Numa dessas vezes, duas meninas, provavelmente
na faixa de uns 5 a 7 anos de idade, comiam sozinhas. Pareciam ser filhas dos
donos. Entre uma garfada e outra, uma delas, afastou o prato e disse:
- Está tudo muito gostoso, mas não
aguento mais.
E rindo, acrescentou: “É assim que as mulheres
ricas falam”.
A menor, como se tivesse feito o curso
da Socila, corrigiu:
- Não. Elas dizem: Estou satisfeita.
E cruzando os talheres sobre uns restos
de arroz, feijão e carne deu por encerrado o assunto.
Dádiva
marítima
Segunda metade dos anos 70, tempos em
que o espírito hippie ainda permeava mentes e corações de muitos jovens aventureiros
que percorriam o mundo em busca não se sabe exatamente de qual objetivo, sem
muito medos ou preocupações. Afinal, a revolução estava a caminho.
Numa pequena enseada escondida do mar
Vermelho, próxima à localidade de Eliat, em Israel, um jovem casal – ele,
brasileiro; ela, holandesa – acampavam já tinha uns trinta dias, inaugurando o
que talvez tenha sido a primeira praia de nudismo daquela região fronteiriça
com o Egito e a Arábia Saudita, bem perto do Canal de Suez.

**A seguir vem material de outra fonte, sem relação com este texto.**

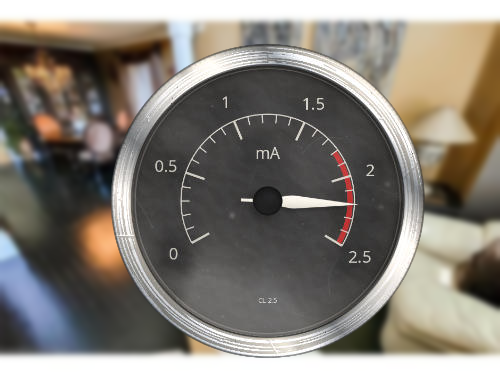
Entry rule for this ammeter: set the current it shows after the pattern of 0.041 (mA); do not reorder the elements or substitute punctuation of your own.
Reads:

A água cristalina e num tom constante
de verde esmeralda fazia as delícias da dupla multinacional. Os dias passavam
sem que houvesse qualquer preocupação, a não ser uma que apareceu quando o estoque
de suprimentos que tinham levado começou a escassear.
Determinada noite foram dormir preocupados,
pois não tinham mais com o que se alimentar no dia seguinte, significando,
assim, que precisariam abandonar aquele lugar paradisíaco. A volta ao centro
urbano mais próximo não parecia a melhor opção.
Manhã seguinte, ao saíram da barraca, tiveram
uma grande surpresa. O mar tinha despejado na areia inúmeras caixas,
provavelmente caídas de alguma embarcação que navegava por aquele movimentado
curso marítimo. Abriram. Uma delas tinha grandes tangerinas de casca amarelada.
A outra estava repleta de latas de sardinha.
Entre agradecimentos a Netuno e à
providência divina, ficaram mais uns dias aproveitando o abençoado laissez-faire, laissez-passer, le monde va de lui-même, não
no sentido do liberalismo econômico, mas na concepção hedonista horaciana do carpe
diem, na paz indescritível do dolce far niente.